Thanks for your reply. It’s a fascinating topic and I’ve got lots of follow-up questions but I’ll read the paper and book first to get a better idea of which questions have already been addressed.
(edit 2 days later): Whoah. There’s a lot of material in the book, in your paper and in those from your research group. I didn’t realize that one could say so much about flatness! It’s very likely I have misunderstood, but are you guys talking about why a model seems to end up on a particular part of a (high dimensional) ridge/plateau of the loss function? The relationship between parameter perturbations and data perturbations is interesting. Do you think robustness to parameter perturbations is acting as a proxy for robustness to data perturbations, which is what we really want? Also, on a more technical note, is the Hironaka Theorem of use when the loss function is effectively piecewise quadratic? Are you concerned that collapsing down so a simple/robust program/function appears to be a one-way process (i.e. it doesn’t look like you could undo it)?

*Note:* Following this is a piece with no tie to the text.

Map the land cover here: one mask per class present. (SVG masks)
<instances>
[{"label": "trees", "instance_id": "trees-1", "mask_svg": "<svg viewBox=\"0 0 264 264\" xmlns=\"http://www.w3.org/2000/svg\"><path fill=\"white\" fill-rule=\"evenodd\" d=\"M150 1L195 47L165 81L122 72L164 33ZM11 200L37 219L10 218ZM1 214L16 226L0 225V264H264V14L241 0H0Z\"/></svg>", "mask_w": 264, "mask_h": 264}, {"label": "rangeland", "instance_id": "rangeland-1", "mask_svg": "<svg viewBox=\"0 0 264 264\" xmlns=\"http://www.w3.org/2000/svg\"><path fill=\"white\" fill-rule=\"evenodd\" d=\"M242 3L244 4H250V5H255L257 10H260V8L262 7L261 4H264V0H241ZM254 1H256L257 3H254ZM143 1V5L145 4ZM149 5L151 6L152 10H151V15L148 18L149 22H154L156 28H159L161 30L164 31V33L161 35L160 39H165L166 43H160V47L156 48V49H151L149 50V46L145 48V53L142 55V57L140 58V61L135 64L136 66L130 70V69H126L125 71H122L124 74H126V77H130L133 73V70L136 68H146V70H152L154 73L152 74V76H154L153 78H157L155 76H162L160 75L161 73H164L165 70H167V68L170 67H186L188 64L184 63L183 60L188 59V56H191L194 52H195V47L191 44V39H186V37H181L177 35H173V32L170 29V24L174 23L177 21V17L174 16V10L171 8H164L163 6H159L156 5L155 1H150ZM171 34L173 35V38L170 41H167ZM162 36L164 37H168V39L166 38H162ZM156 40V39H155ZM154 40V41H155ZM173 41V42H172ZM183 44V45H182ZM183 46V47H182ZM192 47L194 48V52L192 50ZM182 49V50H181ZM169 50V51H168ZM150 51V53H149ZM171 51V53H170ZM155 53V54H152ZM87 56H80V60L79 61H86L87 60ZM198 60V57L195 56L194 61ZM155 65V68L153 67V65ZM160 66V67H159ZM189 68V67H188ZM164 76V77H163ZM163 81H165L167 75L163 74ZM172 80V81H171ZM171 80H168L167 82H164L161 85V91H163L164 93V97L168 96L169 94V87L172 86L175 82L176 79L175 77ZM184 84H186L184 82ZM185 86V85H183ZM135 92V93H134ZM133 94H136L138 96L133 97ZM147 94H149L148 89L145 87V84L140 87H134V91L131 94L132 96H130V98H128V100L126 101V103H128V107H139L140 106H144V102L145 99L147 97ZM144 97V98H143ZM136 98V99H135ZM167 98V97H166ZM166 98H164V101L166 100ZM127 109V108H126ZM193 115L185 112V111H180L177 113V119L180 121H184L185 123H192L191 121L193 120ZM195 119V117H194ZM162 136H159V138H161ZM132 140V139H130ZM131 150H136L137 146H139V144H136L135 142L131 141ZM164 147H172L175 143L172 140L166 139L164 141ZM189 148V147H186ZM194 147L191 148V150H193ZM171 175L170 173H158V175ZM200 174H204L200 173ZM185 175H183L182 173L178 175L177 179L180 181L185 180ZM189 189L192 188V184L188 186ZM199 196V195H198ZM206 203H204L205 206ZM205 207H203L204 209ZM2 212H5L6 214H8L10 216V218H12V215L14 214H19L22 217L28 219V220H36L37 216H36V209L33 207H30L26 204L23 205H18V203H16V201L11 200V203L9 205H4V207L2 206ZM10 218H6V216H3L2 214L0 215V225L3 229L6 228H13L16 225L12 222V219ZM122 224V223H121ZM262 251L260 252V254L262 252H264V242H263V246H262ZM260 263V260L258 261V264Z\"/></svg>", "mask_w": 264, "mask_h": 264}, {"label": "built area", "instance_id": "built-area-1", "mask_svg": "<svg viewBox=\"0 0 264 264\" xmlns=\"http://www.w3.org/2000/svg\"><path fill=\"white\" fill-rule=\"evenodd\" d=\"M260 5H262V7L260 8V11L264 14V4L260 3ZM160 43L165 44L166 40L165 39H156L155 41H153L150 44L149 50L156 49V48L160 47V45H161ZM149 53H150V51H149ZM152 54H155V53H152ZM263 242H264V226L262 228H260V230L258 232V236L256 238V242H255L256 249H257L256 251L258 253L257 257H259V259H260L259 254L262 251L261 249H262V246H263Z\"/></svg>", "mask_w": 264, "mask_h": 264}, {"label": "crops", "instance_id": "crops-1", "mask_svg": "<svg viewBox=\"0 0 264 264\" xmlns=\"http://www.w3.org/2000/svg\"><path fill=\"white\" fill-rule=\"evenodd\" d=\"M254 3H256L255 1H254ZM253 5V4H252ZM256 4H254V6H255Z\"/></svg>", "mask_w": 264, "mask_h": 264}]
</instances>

There are too many questions here and there’s no obligation to answer them. I will continue reading around the topic when I have time. Perhaps one day I can write things up for sharing.
Program synthesis is an interesting direction to take these ideas. I hope it pays off. It’s pretty hard to judge. I guess animals need to be robust to parts of their nervous system malfunctioning and people need to be robust to parts of their belief system falling through. Compartmentalisation of the programs/concepts would help with this.
Hi Liam, you’ve made a really nice resource here. Thanks. I think you need to put the det in a log (so you can explode it a bit later!). It’s in the equation a little above Examples of Singular Loss Landscapes.